* **Your assignment**: Reproduce only the lines of the material below that start at the line containing "広報紙「広報ひらの」の各問合せ先電話番号に" and stop at the line containing "lisäosan kanssa. Käyt­ämme". Keep both end lines.

* **Provided data**:
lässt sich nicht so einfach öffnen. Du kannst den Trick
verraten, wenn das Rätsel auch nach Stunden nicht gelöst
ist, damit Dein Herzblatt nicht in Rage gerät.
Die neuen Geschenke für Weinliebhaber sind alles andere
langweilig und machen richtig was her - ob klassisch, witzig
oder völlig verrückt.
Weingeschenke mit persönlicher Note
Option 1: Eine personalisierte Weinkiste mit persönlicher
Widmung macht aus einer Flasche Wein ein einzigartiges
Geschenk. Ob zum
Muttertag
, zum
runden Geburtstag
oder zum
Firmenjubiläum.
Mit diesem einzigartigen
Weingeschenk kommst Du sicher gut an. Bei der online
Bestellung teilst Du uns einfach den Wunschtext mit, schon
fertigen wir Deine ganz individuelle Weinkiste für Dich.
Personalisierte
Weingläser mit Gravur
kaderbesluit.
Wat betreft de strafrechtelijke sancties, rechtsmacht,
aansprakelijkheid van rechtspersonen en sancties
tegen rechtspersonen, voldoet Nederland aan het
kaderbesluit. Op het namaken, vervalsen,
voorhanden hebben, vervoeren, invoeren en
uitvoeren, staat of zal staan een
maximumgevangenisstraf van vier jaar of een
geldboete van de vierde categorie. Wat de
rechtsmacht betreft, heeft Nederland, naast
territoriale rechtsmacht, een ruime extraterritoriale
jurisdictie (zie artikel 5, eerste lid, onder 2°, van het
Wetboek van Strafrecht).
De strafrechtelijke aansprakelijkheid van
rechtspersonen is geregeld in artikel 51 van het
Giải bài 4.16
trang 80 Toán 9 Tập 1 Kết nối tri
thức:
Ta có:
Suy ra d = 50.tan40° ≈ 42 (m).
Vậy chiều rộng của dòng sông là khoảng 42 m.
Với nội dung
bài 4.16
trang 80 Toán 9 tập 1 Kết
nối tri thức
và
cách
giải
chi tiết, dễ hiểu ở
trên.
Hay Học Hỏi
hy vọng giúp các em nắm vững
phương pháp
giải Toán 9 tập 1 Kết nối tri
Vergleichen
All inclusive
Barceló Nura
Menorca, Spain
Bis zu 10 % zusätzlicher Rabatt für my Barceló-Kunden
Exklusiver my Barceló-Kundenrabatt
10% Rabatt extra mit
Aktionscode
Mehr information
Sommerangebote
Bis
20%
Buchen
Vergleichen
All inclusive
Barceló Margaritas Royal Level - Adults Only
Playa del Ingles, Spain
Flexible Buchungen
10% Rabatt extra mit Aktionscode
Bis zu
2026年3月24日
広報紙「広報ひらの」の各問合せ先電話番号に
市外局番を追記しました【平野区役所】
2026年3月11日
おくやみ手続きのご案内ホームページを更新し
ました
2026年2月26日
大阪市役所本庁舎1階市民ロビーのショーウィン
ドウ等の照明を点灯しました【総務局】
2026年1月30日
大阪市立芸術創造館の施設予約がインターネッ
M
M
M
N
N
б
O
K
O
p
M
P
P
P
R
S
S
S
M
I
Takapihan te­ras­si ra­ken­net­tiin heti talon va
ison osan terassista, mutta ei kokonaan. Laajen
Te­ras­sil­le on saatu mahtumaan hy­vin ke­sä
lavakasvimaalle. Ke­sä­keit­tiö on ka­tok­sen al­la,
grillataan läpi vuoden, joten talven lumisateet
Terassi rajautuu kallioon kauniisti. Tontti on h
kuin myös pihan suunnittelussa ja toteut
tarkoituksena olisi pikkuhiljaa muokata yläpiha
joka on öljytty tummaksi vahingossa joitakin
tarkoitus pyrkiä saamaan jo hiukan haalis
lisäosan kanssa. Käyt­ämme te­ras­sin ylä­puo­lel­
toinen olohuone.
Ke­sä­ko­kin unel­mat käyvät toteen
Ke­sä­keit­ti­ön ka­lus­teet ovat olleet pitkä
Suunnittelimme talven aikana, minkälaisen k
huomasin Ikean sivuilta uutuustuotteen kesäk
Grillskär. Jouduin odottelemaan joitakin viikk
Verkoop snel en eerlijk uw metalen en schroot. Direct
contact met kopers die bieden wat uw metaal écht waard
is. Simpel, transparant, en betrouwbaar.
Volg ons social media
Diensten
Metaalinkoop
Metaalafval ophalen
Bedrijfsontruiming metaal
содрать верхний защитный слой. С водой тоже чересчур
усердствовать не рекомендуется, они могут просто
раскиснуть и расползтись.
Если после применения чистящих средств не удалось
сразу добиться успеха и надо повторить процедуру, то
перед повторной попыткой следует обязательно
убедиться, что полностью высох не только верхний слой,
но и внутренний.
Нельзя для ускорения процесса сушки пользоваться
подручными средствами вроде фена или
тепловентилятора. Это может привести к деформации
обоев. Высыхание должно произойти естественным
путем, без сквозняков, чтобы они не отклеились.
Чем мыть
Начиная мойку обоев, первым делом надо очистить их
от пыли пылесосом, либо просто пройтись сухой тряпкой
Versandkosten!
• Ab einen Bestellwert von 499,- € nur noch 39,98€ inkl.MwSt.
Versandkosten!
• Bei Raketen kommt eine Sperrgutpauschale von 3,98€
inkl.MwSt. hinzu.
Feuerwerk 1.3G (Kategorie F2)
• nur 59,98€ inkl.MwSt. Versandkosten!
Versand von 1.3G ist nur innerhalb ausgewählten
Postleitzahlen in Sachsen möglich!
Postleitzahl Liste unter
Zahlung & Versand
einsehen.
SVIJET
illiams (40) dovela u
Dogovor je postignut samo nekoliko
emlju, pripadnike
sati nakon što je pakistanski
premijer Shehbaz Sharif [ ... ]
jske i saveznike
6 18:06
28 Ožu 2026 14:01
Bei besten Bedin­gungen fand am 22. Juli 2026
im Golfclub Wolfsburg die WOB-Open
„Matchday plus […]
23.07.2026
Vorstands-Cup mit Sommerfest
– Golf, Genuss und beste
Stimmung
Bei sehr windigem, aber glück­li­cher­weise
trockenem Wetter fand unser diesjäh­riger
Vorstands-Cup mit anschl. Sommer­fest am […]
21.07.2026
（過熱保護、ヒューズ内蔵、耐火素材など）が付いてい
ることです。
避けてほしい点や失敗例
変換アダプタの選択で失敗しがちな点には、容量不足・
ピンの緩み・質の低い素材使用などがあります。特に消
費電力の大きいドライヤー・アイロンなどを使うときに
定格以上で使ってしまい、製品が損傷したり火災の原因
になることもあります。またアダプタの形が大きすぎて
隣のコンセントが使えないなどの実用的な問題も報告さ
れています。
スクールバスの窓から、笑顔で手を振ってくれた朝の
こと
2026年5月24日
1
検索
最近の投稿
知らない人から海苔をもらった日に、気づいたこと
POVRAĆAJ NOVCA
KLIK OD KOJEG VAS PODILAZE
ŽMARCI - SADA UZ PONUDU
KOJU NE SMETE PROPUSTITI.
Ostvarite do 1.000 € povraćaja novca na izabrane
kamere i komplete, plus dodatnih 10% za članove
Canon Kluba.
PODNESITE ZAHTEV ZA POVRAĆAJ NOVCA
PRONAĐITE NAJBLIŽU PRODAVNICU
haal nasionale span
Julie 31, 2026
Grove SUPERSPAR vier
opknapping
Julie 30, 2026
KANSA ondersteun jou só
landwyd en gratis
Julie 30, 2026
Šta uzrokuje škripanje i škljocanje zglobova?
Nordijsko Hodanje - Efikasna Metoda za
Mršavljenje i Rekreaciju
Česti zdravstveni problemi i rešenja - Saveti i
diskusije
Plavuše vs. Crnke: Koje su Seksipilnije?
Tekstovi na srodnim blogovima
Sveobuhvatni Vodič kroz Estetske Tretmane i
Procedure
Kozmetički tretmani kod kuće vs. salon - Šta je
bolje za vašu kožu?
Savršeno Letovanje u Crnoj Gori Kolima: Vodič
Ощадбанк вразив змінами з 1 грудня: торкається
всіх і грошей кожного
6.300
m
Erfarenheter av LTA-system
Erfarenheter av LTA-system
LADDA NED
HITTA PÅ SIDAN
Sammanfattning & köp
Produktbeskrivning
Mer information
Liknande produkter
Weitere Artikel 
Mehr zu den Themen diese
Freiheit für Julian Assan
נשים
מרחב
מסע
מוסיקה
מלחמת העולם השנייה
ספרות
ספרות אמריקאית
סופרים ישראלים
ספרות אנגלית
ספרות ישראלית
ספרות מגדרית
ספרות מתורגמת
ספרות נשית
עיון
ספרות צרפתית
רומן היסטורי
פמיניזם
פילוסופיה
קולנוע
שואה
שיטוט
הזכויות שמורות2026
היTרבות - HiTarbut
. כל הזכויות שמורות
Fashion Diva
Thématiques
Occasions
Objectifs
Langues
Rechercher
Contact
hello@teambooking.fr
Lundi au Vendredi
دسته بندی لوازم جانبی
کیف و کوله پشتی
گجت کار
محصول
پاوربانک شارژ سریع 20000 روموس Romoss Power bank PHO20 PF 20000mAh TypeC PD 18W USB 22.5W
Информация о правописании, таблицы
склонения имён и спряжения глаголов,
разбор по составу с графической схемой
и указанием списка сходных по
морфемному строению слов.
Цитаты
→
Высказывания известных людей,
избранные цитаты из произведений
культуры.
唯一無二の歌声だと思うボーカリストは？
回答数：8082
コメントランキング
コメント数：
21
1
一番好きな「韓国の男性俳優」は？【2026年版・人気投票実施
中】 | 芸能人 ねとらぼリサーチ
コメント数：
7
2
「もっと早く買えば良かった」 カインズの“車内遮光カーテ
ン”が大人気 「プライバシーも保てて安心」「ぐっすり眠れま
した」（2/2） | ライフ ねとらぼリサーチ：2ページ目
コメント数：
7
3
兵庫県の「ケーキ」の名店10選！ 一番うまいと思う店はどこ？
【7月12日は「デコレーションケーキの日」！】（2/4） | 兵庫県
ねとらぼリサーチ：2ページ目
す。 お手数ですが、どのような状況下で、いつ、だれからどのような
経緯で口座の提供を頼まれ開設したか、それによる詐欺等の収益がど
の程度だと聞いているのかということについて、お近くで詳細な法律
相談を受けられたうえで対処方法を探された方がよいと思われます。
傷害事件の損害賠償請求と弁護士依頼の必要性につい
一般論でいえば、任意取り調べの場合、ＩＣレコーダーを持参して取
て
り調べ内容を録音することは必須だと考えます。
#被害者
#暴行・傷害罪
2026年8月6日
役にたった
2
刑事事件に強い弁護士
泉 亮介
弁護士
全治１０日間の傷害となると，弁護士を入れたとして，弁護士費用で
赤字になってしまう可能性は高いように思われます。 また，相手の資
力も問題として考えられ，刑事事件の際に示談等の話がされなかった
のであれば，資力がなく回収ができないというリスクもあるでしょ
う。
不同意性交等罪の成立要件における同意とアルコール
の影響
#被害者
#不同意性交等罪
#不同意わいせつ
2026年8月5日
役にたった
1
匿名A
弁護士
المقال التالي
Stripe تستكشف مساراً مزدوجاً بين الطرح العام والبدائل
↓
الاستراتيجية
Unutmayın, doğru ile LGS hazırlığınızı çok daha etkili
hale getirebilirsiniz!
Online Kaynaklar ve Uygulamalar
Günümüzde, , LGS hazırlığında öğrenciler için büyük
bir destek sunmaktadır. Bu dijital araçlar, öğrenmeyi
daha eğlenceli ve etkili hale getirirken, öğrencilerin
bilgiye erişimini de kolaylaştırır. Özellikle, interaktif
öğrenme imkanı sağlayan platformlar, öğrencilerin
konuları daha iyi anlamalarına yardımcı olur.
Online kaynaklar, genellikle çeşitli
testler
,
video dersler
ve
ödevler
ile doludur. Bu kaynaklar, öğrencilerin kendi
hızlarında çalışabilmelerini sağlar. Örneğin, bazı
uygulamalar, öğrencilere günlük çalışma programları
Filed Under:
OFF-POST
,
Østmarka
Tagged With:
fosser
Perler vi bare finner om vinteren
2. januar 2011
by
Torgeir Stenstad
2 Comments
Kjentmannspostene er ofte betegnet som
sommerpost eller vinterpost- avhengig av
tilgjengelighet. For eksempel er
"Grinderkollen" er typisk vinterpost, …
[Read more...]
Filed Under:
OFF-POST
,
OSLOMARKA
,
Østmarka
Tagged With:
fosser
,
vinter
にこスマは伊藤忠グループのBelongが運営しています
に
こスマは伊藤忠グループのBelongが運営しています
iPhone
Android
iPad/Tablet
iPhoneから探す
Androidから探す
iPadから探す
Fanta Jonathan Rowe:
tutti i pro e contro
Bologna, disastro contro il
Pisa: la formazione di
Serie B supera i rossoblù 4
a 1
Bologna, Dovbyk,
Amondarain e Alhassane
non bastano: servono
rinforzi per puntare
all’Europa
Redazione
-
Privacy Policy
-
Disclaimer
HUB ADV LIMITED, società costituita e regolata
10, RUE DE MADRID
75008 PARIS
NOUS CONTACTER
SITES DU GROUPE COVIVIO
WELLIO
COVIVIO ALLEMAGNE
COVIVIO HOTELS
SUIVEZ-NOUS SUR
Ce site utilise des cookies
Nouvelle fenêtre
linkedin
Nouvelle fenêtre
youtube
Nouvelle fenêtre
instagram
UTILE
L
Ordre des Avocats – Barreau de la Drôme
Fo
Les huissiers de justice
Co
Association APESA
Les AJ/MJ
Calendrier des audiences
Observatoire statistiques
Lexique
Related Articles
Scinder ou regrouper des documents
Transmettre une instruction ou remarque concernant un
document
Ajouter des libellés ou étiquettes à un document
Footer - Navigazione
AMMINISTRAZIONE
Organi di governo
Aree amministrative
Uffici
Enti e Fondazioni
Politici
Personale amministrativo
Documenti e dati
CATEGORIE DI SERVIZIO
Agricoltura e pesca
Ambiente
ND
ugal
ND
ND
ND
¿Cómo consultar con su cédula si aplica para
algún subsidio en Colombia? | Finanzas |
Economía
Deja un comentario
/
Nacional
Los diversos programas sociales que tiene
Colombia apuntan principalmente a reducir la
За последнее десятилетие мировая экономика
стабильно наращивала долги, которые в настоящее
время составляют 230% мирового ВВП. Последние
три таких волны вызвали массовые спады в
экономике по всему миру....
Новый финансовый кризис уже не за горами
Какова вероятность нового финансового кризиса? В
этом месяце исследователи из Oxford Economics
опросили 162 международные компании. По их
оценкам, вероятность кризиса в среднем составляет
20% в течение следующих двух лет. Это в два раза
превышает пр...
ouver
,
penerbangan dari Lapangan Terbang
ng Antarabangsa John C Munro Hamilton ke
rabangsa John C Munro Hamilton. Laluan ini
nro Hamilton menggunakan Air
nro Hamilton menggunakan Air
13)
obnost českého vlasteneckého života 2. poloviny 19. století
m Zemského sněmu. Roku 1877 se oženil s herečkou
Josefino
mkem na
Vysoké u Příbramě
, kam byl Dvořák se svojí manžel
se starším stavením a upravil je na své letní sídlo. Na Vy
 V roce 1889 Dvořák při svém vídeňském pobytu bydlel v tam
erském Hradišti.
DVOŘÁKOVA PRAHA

* **Response to this exercise**:
広報紙「広報ひらの」の各問合せ先電話番号に
市外局番を追記しました【平野区役所】
2026年3月11日
おくやみ手続きのご案内ホームページを更新し
ました
2026年2月26日
大阪市役所本庁舎1階市民ロビーのショーウィン
ドウ等の照明を点灯しました【総務局】
2026年1月30日
大阪市立芸術創造館の施設予約がインターネッ
M
M
M
N
N
б
O
K
O
p
M
P
P
P
R
S
S
S
M
I
Takapihan te­ras­si ra­ken­net­tiin heti talon va
ison osan terassista, mutta ei kokonaan. Laajen
Te­ras­sil­le on saatu mahtumaan hy­vin ke­sä
lavakasvimaalle. Ke­sä­keit­tiö on ka­tok­sen al­la,
grillataan läpi vuoden, joten talven lumisateet
Terassi rajautuu kallioon kauniisti. Tontti on h
kuin myös pihan suunnittelussa ja toteut
tarkoituksena olisi pikkuhiljaa muokata yläpiha
joka on öljytty tummaksi vahingossa joitakin
tarkoitus pyrkiä saamaan jo hiukan haalis
lisäosan kanssa. Käyt­ämme te­ras­sin ylä­puo­lel­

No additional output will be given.